# Skinny Pig Care



## MargaretB (Sep 17, 2012)

I am looking into getting a skinny pig or two and I would be interested to hear from anyone who has them. I have previously kept and bred guinea pig and so know about their basic care but I wondered if anyone has any interesting stories or info to share?

One thing I am wondering at the moment is how do you keep them warm? Do you use heat pads and if so, how does that work for you and them? How do you arrange your heat pad in the cage to ensure that piggies can not get to it to chew it or the cable? 

Also what bedding do you use for them? Thanks in advance.


----------



## Guest (Sep 19, 2012)

I haven't had a skinny pig but a good friend had 2. She used the same bedding I use for Nelly, fleece with incontinence pads underneath. She also used snuggle safe heat pads with a fleece covering on for cold nights.


----------



## kate_7590 (Feb 28, 2009)

I dont have them but I know people who have had them.
They are an indoor pet, because obviously they are hairless so would get far too cold if kept outside.

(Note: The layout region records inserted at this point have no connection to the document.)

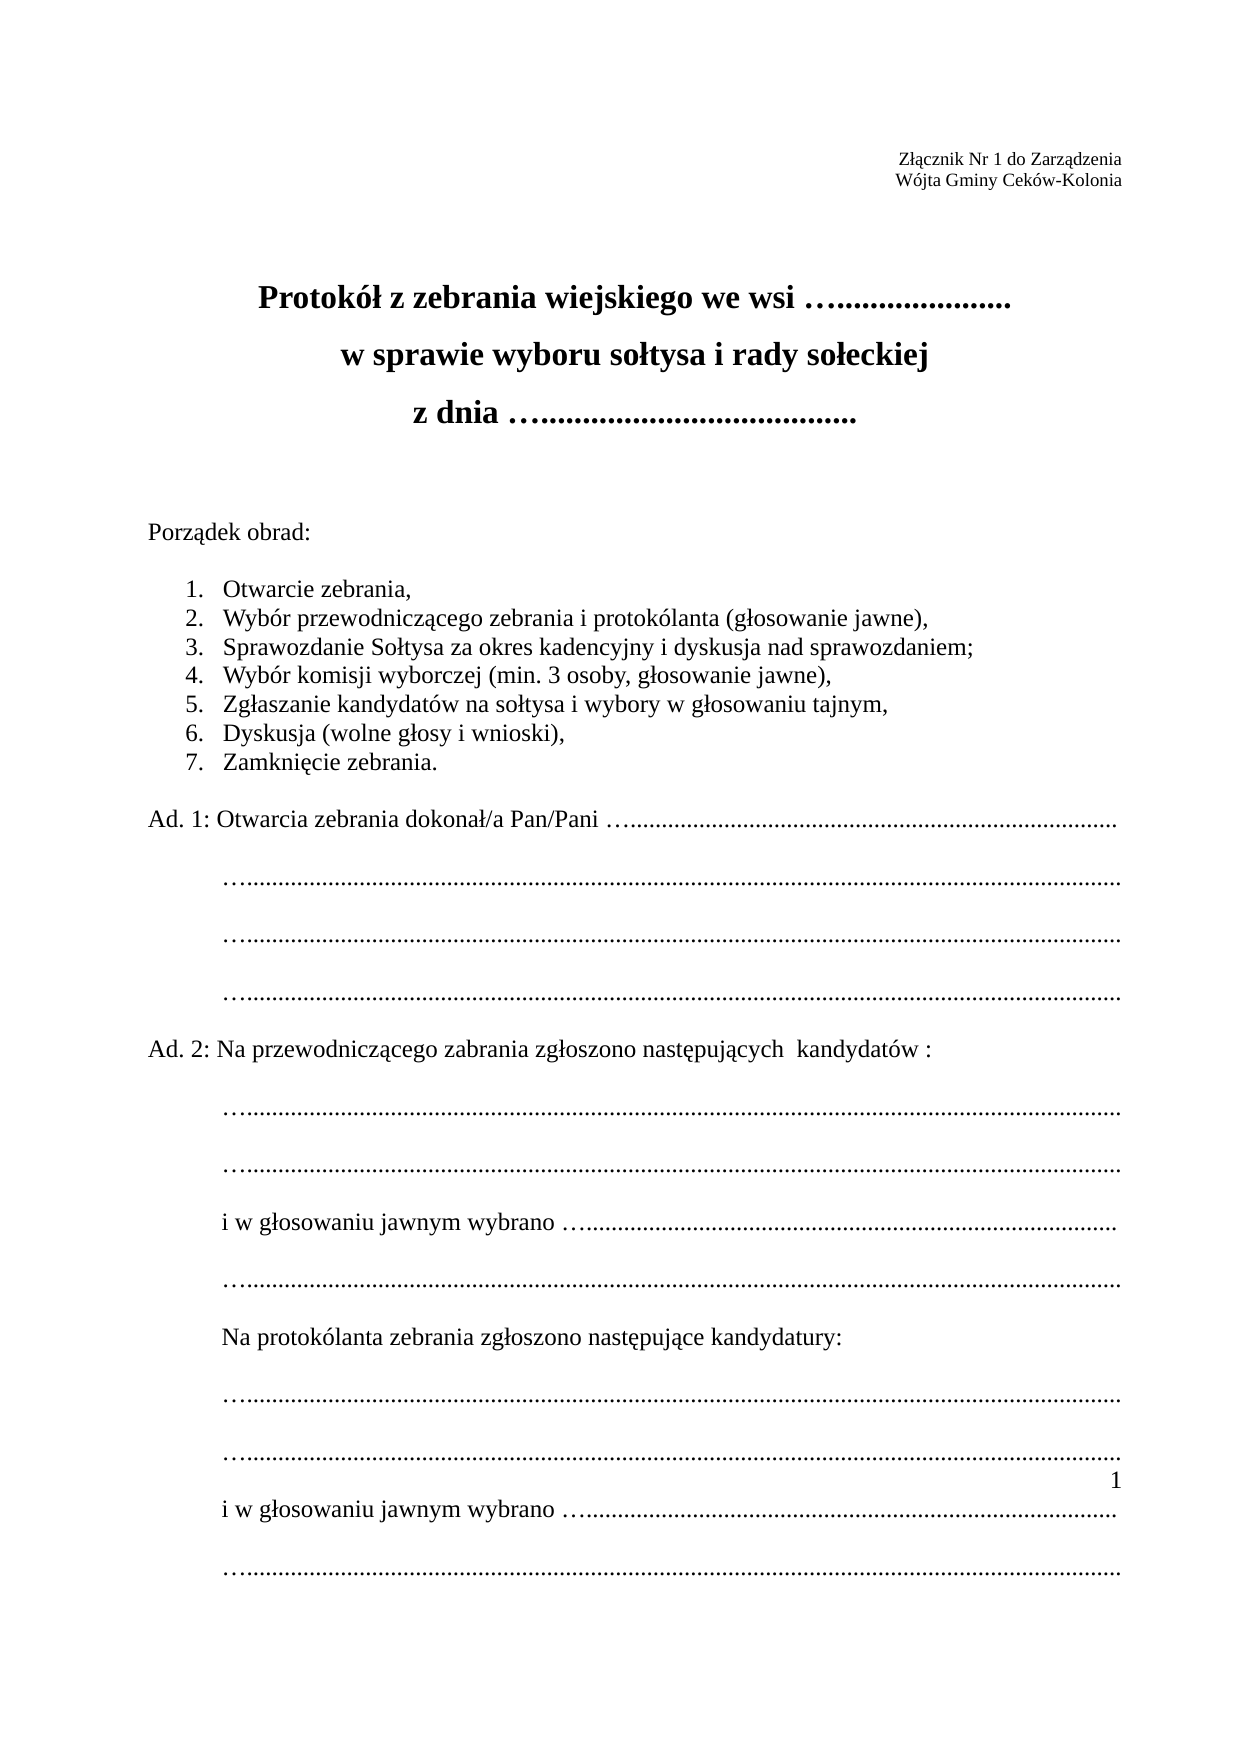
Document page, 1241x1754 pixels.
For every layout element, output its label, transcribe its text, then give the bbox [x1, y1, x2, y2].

list Sprawozdanie Sołtysa za okres kadencyjny i dyskusja nad sprawozdaniem; [185, 632, 1122, 660]
list Otwarcie zebrania, [185, 574, 1122, 603]
text Protokół z zebrania wiejskiego we wsi …..................... [148, 277, 1122, 315]
list Zamknięcie zebrania. [185, 747, 1122, 775]
text …............................................................................................................................................ [148, 1552, 1122, 1580]
text …............................................................................................................................................ [148, 1264, 1122, 1293]
list Wybór komisji wyborczej (min. 3 osoby, głosowanie jawne), [185, 660, 1122, 689]
text Ad. 2: Na przewodniczącego zabrania zgłoszono następujących kandydatów : [148, 1034, 1122, 1063]
text w sprawie wyboru sołtysa i rady sołeckiej [148, 334, 1122, 373]
text …............................................................................................................................................ [148, 1092, 1122, 1120]
text …............................................................................................................................................ [148, 1149, 1122, 1178]
text …............................................................................................................................................ [148, 1379, 1122, 1408]
text i w głosowaniu jawnym wybrano …..................................................................................... [148, 1494, 1122, 1523]
text Wójta Gminy Ceków-Kolonia [148, 169, 1122, 191]
text …............................................................................................................................................ [148, 1437, 1122, 1465]
text i w głosowaniu jawnym wybrano …..................................................................................... [148, 1207, 1122, 1235]
list Wybór przewodniczącego zebrania i protokólanta (głosowanie jawne), [185, 603, 1122, 632]
list Zgłaszanie kandydatów na sołtysa i wybory w głosowaniu tajnym, [185, 689, 1122, 718]
text …............................................................................................................................................ [148, 862, 1122, 890]
text 1 [148, 1465, 1122, 1494]
list Dyskusja (wolne głosy i wnioski), [185, 718, 1122, 747]
text Na protokólanta zebrania zgłoszono następujące kandydatury: [148, 1322, 1122, 1350]
text …............................................................................................................................................ [148, 977, 1122, 1005]
text z dnia …...................................... [148, 392, 1122, 430]
text Porządek obrad: [148, 517, 1122, 545]
text Ad. 1: Otwarcia zebrania dokonał/a Pan/Pani ….............................................................................. [148, 804, 1122, 833]
text Złącznik Nr 1 do Zarządzenia [148, 148, 1122, 169]
text …............................................................................................................................................ [148, 919, 1122, 948]
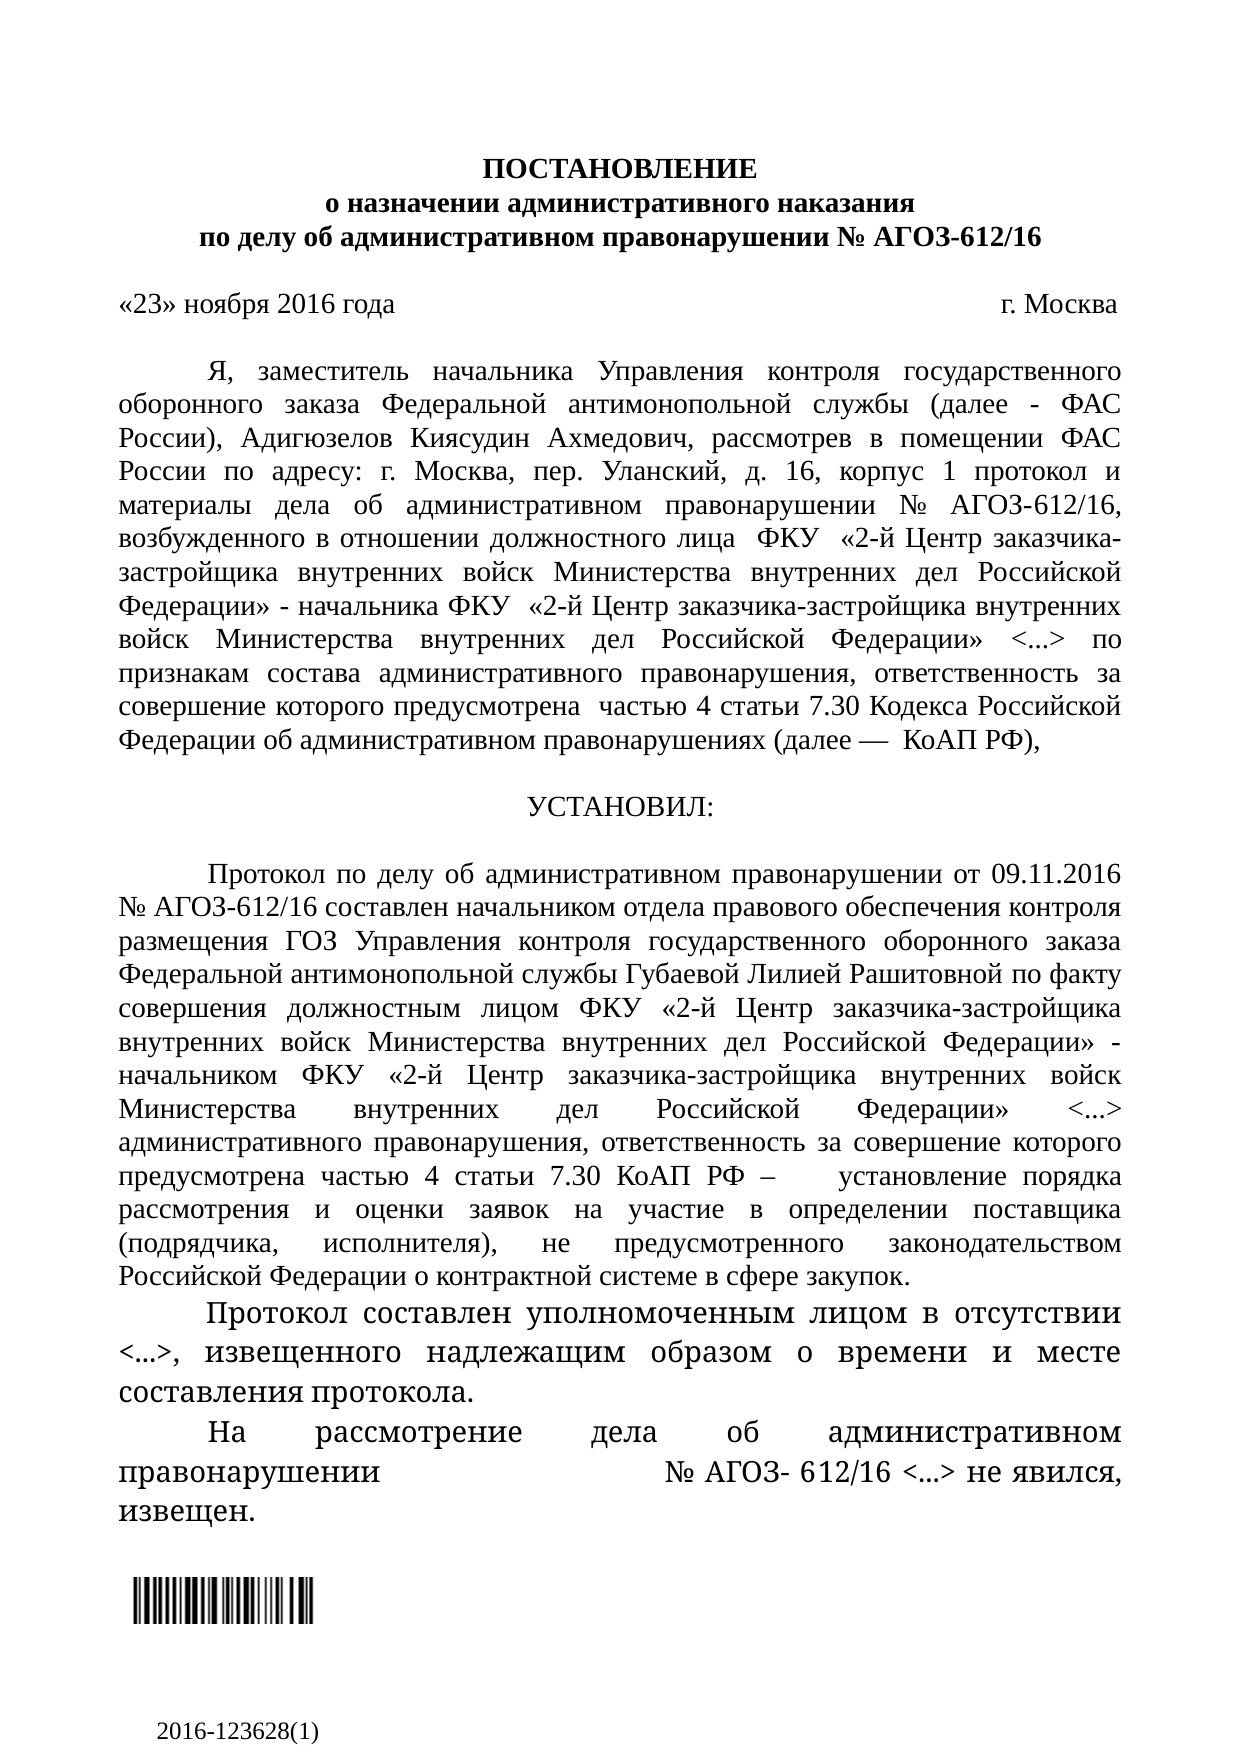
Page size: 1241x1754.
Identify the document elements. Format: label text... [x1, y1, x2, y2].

text ПОСТАНОВЛЕНИЕ [118, 152, 1122, 185]
text Протокол по делу об административном правонарушении от 09.11.2016 № АГОЗ-612/16 составлен начальником отдела правового обеспечения контроля размещения ГОЗ Управления контроля государственного оборонного заказа Федеральной антимонопольной службы Губаевой Лилией Рашитовной по факту совершения должностным лицом ФКУ «2-й Центр заказчика-застройщика внутренних войск Министерства внутренних дел Российской Федерации» - начальником ФКУ «2-й Центр заказчика-застройщика внутренних войск Министерства внутренних дел Российской Федерации» <...> административного правонарушения, ответственность за совершение которого предусмотрена частью 4 статьи 7.30 КоАП РФ – установление порядка рассмотрения и оценки заявок на участие в определении поставщика (подрядчика, исполнителя), не предусмотренного законодательством Российской Федерации о контрактной системе в сфере закупок. [118, 856, 1122, 1292]
text УСТАНОВИЛ: [118, 789, 1122, 822]
picture [118, 1577, 331, 1624]
text о назначении административного наказания [118, 185, 1122, 219]
text Я, заместитель начальника Управления контроля государственного оборонного заказа Федеральной антимонопольной службы (далее - ФАС России), Адигюзелов Киясудин Ахмедович, рассмотрев в помещении ФАС России по адресу: г. Москва, пер. Уланский, д. 16, корпус 1 протокол и материалы дела об административном правонарушении № АГОЗ-612/16, возбужденного в отношении должностного лица ФКУ «2-й Центр заказчика-застройщика внутренних войск Министерства внутренних дел Российской Федерации» - начальника ФКУ «2-й Центр заказчика-застройщика внутренних войск Министерства внутренних дел Российской Федерации» <...> по признакам состава административного правонарушения, ответственность за совершение которого предусмотрена частью 4 статьи 7.30 Кодекса Российской Федерации об административном правонарушениях (далее — КоАП РФ), [118, 353, 1122, 755]
text На рассмотрение дела об административном правонарушении № АГОЗ- 612/16 <...> не явился, извещен. [118, 1411, 1122, 1530]
text по делу об административном правонарушении № АГОЗ-612/16 [118, 219, 1122, 252]
text Протокол составлен уполномоченным лицом в отсутствии <...>, извещенного надлежащим образом о времени и месте составления протокола. [118, 1292, 1122, 1411]
text «23» ноября 2016 года г. Москва [118, 286, 1122, 319]
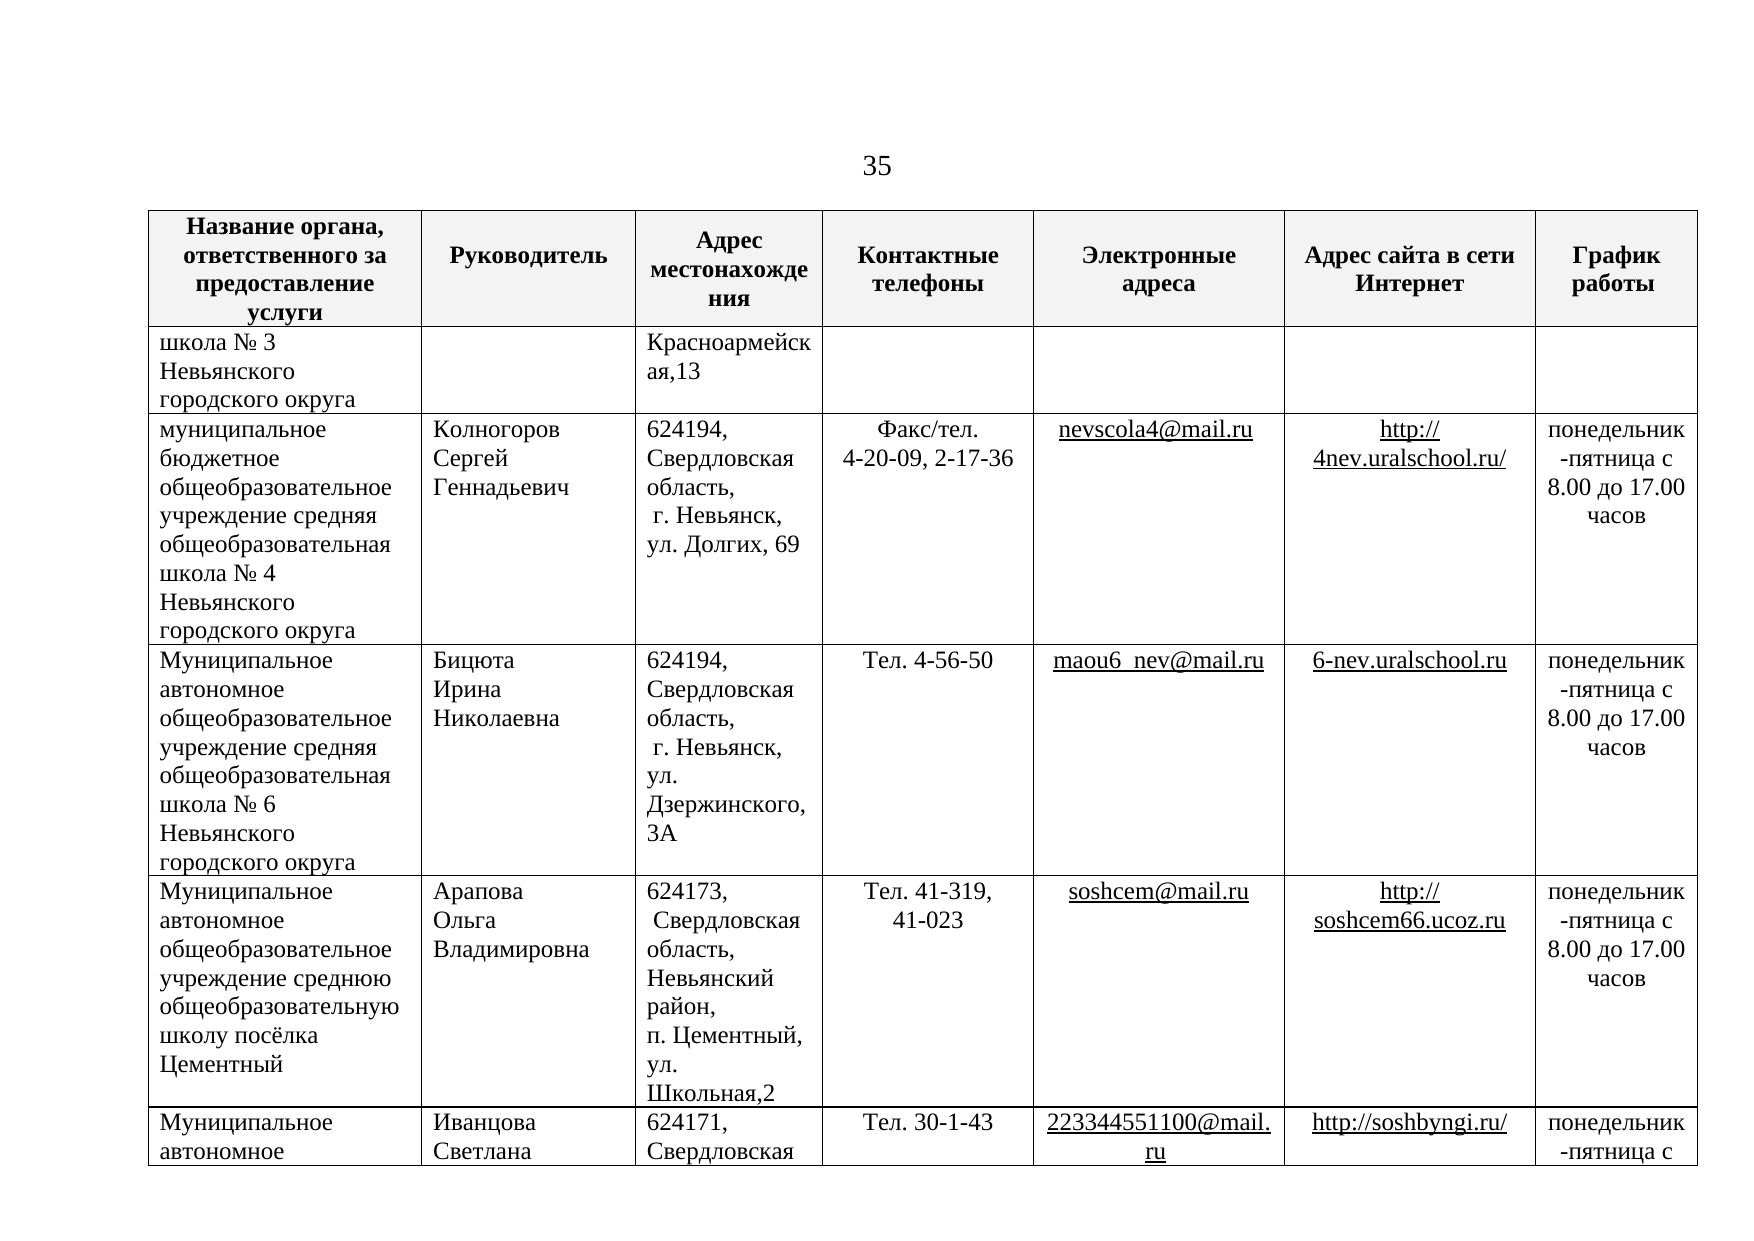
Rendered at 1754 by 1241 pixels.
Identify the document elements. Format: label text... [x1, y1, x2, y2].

table_cell школа № 3 Невьянского городского округа [149, 327, 421, 413]
table_cell 624194, Свердловская область, г. Невьянск, ул. Дзержинского, 3А [636, 645, 822, 875]
table_cell Муниципальное автономное [149, 1108, 421, 1165]
table_cell Тел. 30-1-43 [823, 1108, 1033, 1165]
table_cell 624171, Свердловская [636, 1108, 822, 1165]
table_cell maou6_nev@mail.ru [1034, 645, 1284, 875]
table_cell понедельник-пятница с 8.00 до 17.00 часов [1536, 645, 1697, 875]
table_cell [1034, 327, 1284, 413]
table_cell [422, 327, 635, 413]
table_cell 624194, Свердловская область, г. Невьянск, ул. Долгих, 69 [636, 414, 822, 644]
table_cell Факс/тел. 4-20-09, 2-17-36 [823, 414, 1033, 644]
table_cell http://soshbyngi.ru/ [1285, 1108, 1535, 1165]
table_cell [823, 327, 1033, 413]
table_cell Муниципальное автономное общеобразовательное учреждение среднюю общеобразовательную школу посёлка Цементный [149, 876, 421, 1106]
table_header Электронные адреса [1034, 211, 1284, 326]
table_cell понедельник-пятница с [1536, 1108, 1697, 1165]
table_cell Тел. 4-56-50 [823, 645, 1033, 875]
table_cell Красноармейская,13 [636, 327, 822, 413]
table_cell 223344551100@mail.ru [1034, 1108, 1284, 1165]
table_cell [1285, 327, 1535, 413]
table_header Адрес местонахождения [636, 211, 822, 326]
table_cell Арапова Ольга Владимировна [422, 876, 635, 1106]
table_cell Муниципальное автономное общеобразовательное учреждение средняя общеобразовательная школа № 6 Невьянского городского округа [149, 645, 421, 875]
table_cell понедельник-пятница с 8.00 до 17.00 часов [1536, 876, 1697, 1106]
table_header Название органа, ответственного за предоставление услуги [149, 211, 421, 326]
table_cell 6-nev.uralschool.ru [1285, 645, 1535, 875]
table_header Контактные телефоны [823, 211, 1033, 326]
table_header График работы [1536, 211, 1697, 326]
table_cell http://soshcem66.ucoz.ru [1285, 876, 1535, 1106]
table_cell nevscola4@mail.ru [1034, 414, 1284, 644]
table_cell Тел. 41-319, 41-023 [823, 876, 1033, 1106]
table_cell муниципальное бюджетное общеобразовательное учреждение средняя общеобразовательная школа № 4 Невьянского городского округа [149, 414, 421, 644]
table_cell soshcem@mail.ru [1034, 876, 1284, 1106]
table_cell 624173, Свердловская область, Невьянский район, п. Цементный, ул. Школьная,2 [636, 876, 822, 1106]
table_cell http://4nev.uralschool.ru/ [1285, 414, 1535, 644]
table_header Руководитель [422, 211, 635, 326]
table_cell Бицюта Ирина Николаевна [422, 645, 635, 875]
table_cell [1536, 327, 1697, 413]
table_header Адрес сайта в сети Интернет [1285, 211, 1535, 326]
table_cell Иванцова Светлана [422, 1108, 635, 1165]
table_cell понедельник-пятница с 8.00 до 17.00 часов [1536, 414, 1697, 644]
table_cell Колногоров Сергей Геннадьевич [422, 414, 635, 644]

I think they are pretty much the same as guinea pis in that they eat the same and would use the same bedding.
Something like care fresh bedding would be good! 

Snugglesafe heat pads are good for them, they just are heated in the microwave and give out a good heat for a good few hours so they are perfect as there are no wires to chew!

Good luck


----------



## MargaretB (Sep 17, 2012)

Thanks for your replies. I have a couple of snugglesafe heat pads but they only keep warm for a couple of hours or so and I imagined that skinnies would need a more constant warmth, especially in the winter?


----------



## Guest (Sep 19, 2012)

MargaretB said:


> Thanks for your replies. I have a couple of snugglesafe heat pads but they only keep warm for a couple of hours or so and I imagined that skinnies would need a more constant warmth, especially in the winter?


Wow Nellys snugglesafe stays warm all night!

And yes as Kate_7490 mentioned they are most definately an indoor piggie didn't mention that as I figured it was a given


----------



## wind1 (Oct 24, 2010)

Here is a link to a very good guinea pig forum. Lots of people on there have skinnys

The Guinea Pig Forum - Powered by vBulletin


----------



## MargaretB (Sep 17, 2012)

Maybe I need a new snugglesafe pad. Mine are well used.

Thank you for the link. :smile:


----------